◆ Requisito
Copie, do texto sobre as gerações, o trecho que vai de “Na sequência, temos” até “e diploma formal.”, inclusive.

◆ Texto fornecido

====

Há um esforço em definir e agrupar indivíduos com determinadas características, denominá-los e caracterizá-los a partir de gerações específicas. Os Baby Boomers, são os nascidos após o término da II Guerra Mundial, certamente pessoas que viveram grandes transformações em pouco tempo, além dos impactos da reconstrução de países e reconfiguração de territórios e culturas. Grosso modo, foram criados com muita rigidez e disciplina, próprios das condições de restrição, com o desenvolvimento de valores relacionados ao trabalho, família, estabilidade financeira e a busca por melhores condições de vida.

Na sequência, temos a geração X que contempla os nascidos entre 1965-1980), e que abriu a denominação geracional a partir de letras. Ganhou esta denominação porque simplesmente não se sabia “o que esperar” desta então nova geração. Uma geração incógnita, desconhecida, incerta, que sucedia aos Baby Boomers. Vivenciaram a Guerra Fria e os movimentos de grande impacto no cenário mundial, como o Maio 68, a onda hippie e as diversas lutas por direitos políticos e sociais. Particularmente, no Brasil, coincide com o período da ditadura militar e o crescimento econômico, com a ampliação da competição no mercado. Valorizam estabilidade profissional, educação e diploma formal.

Os Millenials, ou geração Y, nascidos entre 1981 e 1996, presenciaram a chegada ao novo milênio ainda criança ou adolescente, por isso a denominação tão recorrente relacionada ao tempo. Acabaram por serem compreendidos como muito criativos, alinhados midiaticamente às causas sociais e ambientais, com uma vivência pouco intensa em relação ao trabalho e a formação de núcleo familiar, mas muito tecnológicos, o que favorecia o perfil multitarefas, a ansiedade e a competitividade. Durante alguns bons anos, eram considerados os “salvadores” do mundo, até que a realidade em relação aos laços frágeis com o trabalho e aspectos individualistas e hedonistas se sobressaíram, reajustando as expectativas, para o “bem” de todos.

====

◆ Dados apresentados
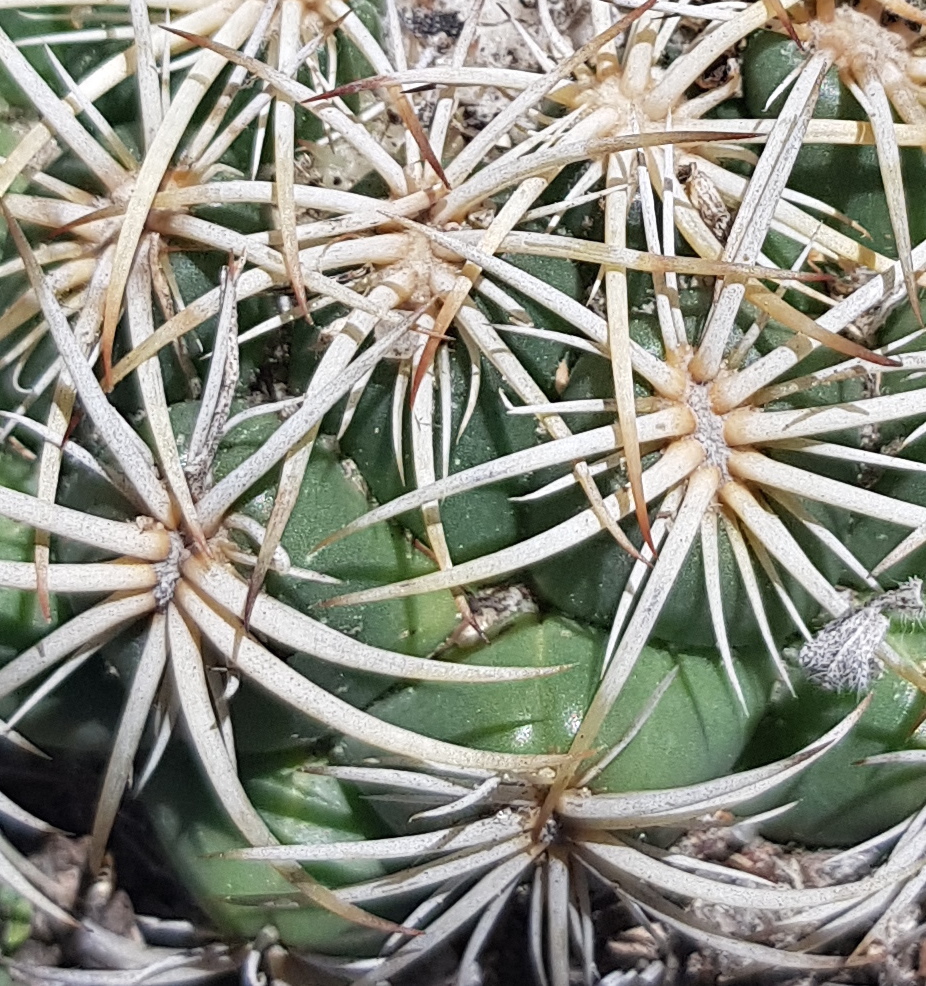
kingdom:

====

◆ Resultado
Na sequência, temos a geração X que contempla os nascidos entre 1965-1980), e que abriu a denominação geracional a partir de letras. Ganhou esta denominação porque simplesmente não se sabia “o que esperar” desta então nova geração. Uma geração incógnita, desconhecida, incerta, que sucedia aos Baby Boomers. Vivenciaram a Guerra Fria e os movimentos de grande impacto no cenário mundial, como o Maio 68, a onda hippie e as diversas lutas por direitos políticos e sociais. Particularmente, no Brasil, coincide com o período da ditadura militar e o crescimento econômico, com a ampliação da competição no mercado. Valorizam estabilidade profissional, educação e diploma formal.